3. Pace yourself – If you do it right, Gasparilla is a 8 – 12 hour day. You want to get out there by 10 or 11AM to park and get settled. The parade begins around 2PM and after it ends, around 6, you can head downtown for the concerts or, even better, end up at the Hub. (Best. Bar. Ever.) Which means you need to be able to hang that long and be mobile. Don’t be the guy or girl that everyone has to carry around as the day drags on (or drag around as the day carries on, depending on how much your friends like you).

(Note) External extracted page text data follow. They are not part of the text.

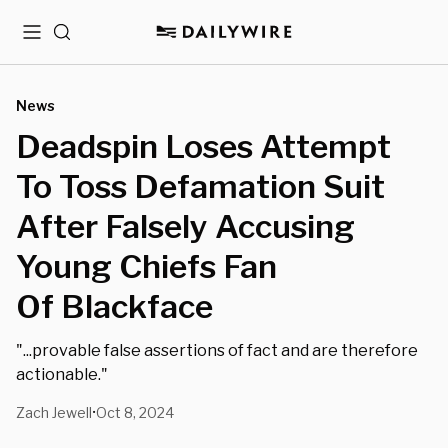
Menu
Search
News
Deadspin Loses Attempt
To Toss Defamation Suit
After Falsely Accusing
Young Chiefs Fan
Of Blackface
"...provable false assertions of fact and are therefore
actionable."
Zach Jewell
Oct 8, 2024
•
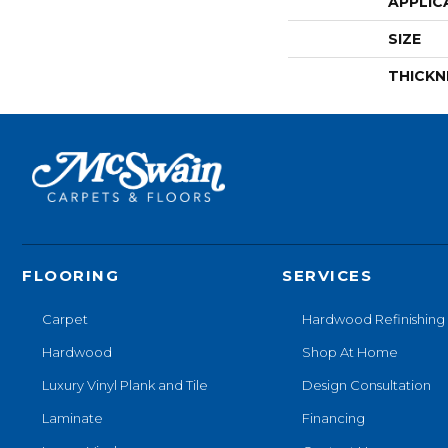
APPLIC
SIZE
THICKN
FLOORING
SERVICES
Carpet
Hardwood Refinishing
Hardwood
Shop At Home
Luxury Vinyl Plank and Tile
Design Consultation
Laminate
Financing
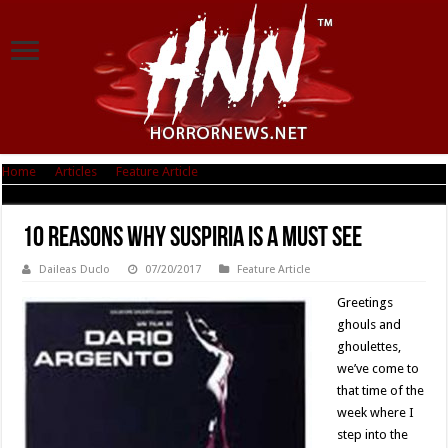
Home
|
Articles
|
Feature Article
|
10 Reasons Why Suspiria is a Must See
10 Reasons Why Suspiria is a Must See
Daileas Duclo
07/20/2017
Feature Article
Greetings
ghouls and
ghoulettes,
we’ve come to
that time of the
week where I
step into the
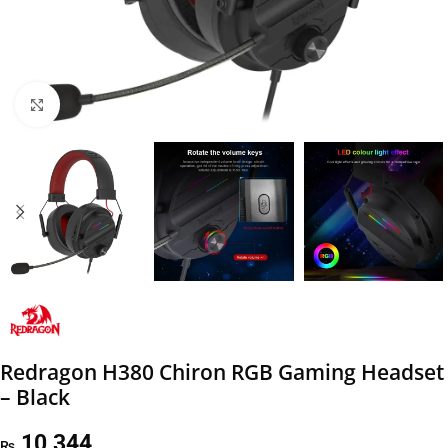
Click to enlarge
Redragon H380 Chiron RGB Gaming Headset
– Black
10,344
₨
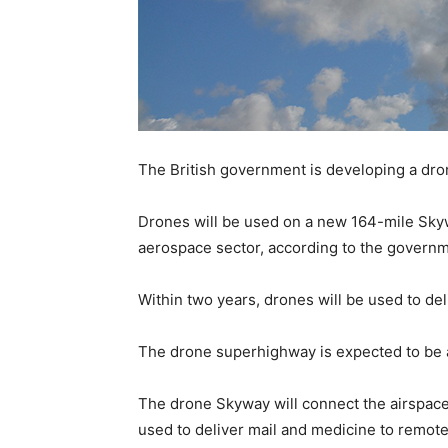
The British government is developing a dr
Drones will be used on a new 164-mile Skyway
aerospace sector, according to the governm
Within two years, drones will be used to de
The drone superhighway is expected to be a
The drone Skyway will connect the airspace
used to deliver mail and medicine to remote 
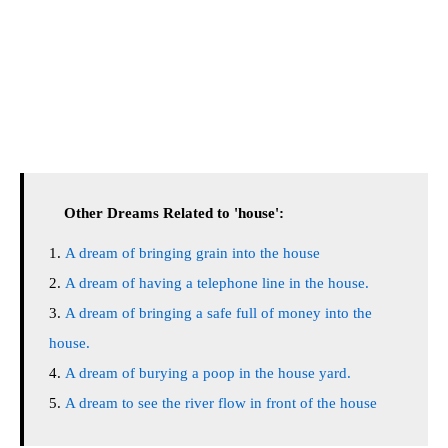
Other Dreams Related to 'house':
A dream of bringing grain into the house
A dream of having a telephone line in the house.
A dream of bringing a safe full of money into the
house.
A dream of burying a poop in the house yard.
A dream to see the river flow in front of the house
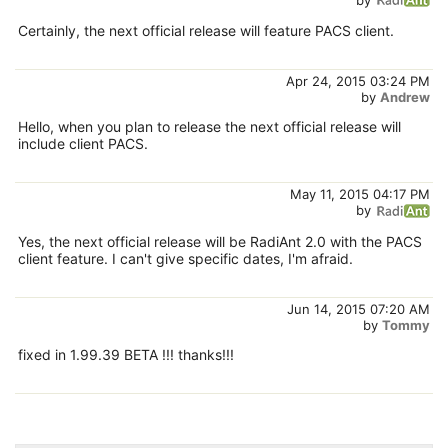
Certainly, the next official release will feature PACS client.
Apr 24, 2015 03:24 PM
by
Andrew
Hello, when you plan to release the next official release will
include client PACS.
May 11, 2015 04:17 PM
by
Yes, the next official release will be RadiAnt 2.0 with the PACS
client feature. I can't give specific dates, I'm afraid.
Jun 14, 2015 07:20 AM
by
Tommy
fixed in 1.99.39 BETA !!! thanks!!!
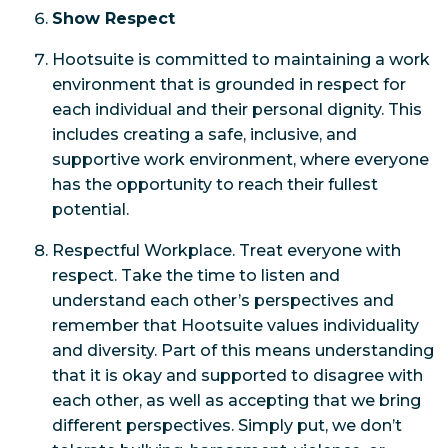
Show Respect
Hootsuite is committed to maintaining a work
environment that is grounded in respect for
each individual and their personal dignity. This
includes creating a safe, inclusive, and
supportive work environment, where everyone
has the opportunity to reach their fullest
potential.
Respectful Workplace. Treat everyone with
respect. Take the time to listen and
understand each other’s perspectives and
remember that Hootsuite values individuality
and diversity. Part of this means understanding
that it is okay and supported to disagree with
each other, as well as accepting that we bring
different perspectives. Simply put, we don’t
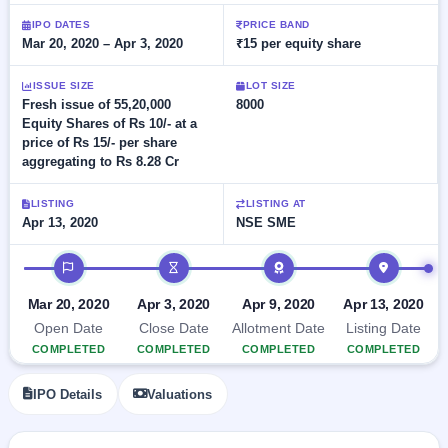
Allotment
closed
subscription
Upcoming
IPO DATES
PRICE BAND
Mar 20, 2020 – Apr 3, 2020
₹15 per equity share
Current
Blog
Buybacks
IPO
SME
Launching
List
soon
IPO
ISSUE SIZE
LOT SIZE
2
Support
All
Fresh issue of 55,20,000
8000
Live
IPOs
Equity Shares of Rs 10/- at a
Closed
Live &
with
price of Rs 15/- per share
Buybacks
open
key
aggregating to Rs 8.28 Cr
SME
details,
Past
IPOs
year-
buybacks
wise
LISTING
LISTING AT
Upcoming
Apr 13, 2020
NSE SME
Subscription
SME IPO
IPO timeline
Status
Launching
soon
Year-wise IPO
subscription
Mar 20, 2020
Apr 3, 2020
Apr 9, 2020
Apr 13, 2020
data
Listed
Open Date
Close Date
Allotment Date
Listing Date
SME
COMPLETED
COMPLETED
COMPLETED
COMPLETED
IPO
1
Listed
IPO Details
Valuations
Recently
closed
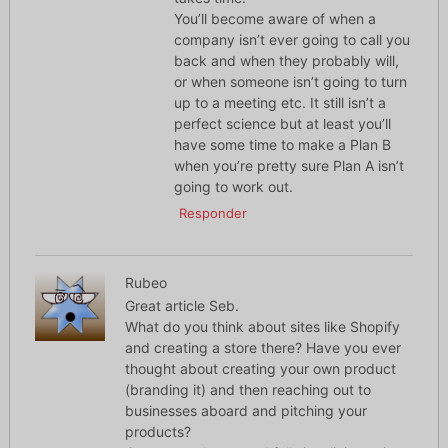
You’ll become aware of when a
company isn’t ever going to call you
back and when they probably will,
or when someone isn’t going to turn
up to a meeting etc. It still isn’t a
perfect science but at least you’ll
have some time to make a Plan B
when you’re pretty sure Plan A isn’t
going to work out.
Responder
Rubeo
Great article Seb.
What do you think about sites like Shopify
and creating a store there? Have you ever
thought about creating your own product
(branding it) and then reaching out to
businesses aboard and pitching your
products?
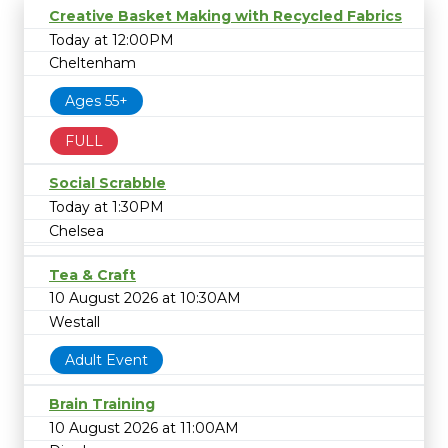
Creative Basket Making with Recycled Fabrics
Today at 12:00PM
Cheltenham
Ages 55+
FULL
Social Scrabble
Today at 1:30PM
Chelsea
Tea & Craft
10 August 2026 at 10:30AM
Westall
Adult Event
Brain Training
10 August 2026 at 11:00AM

4. I hope you like walking – It’s theoretically possible not to travel several miles during the course of the day, but unlikely. And not nearly as fun. First you have to park, often far from the action. Then you’ll want to travel the parade route to find “your spot.” If all goes well, you’ll meet up with other friends or make new ones and travel with them to exciting destinations (bars). You want to take it all in so hit Bayshore, then go downtown, shoot over to Harbor Island. Do it right.

5. Backpacks are your friend – The “man” may have banned coolers, but you’ll need to have your provisions. So get a nice hiking backpack and load it up with your liquid refreshments, some snack foods, and cups to work around the container laws (also, if you’re traveling with some ladies, you might want to pack a roll of toilet paper, trust me).

That’s all it really takes for a fun and exhausting Gasparilla experience. Have fun, stay out of trouble, grab some beads and I’ll see you at the Hub around midnight.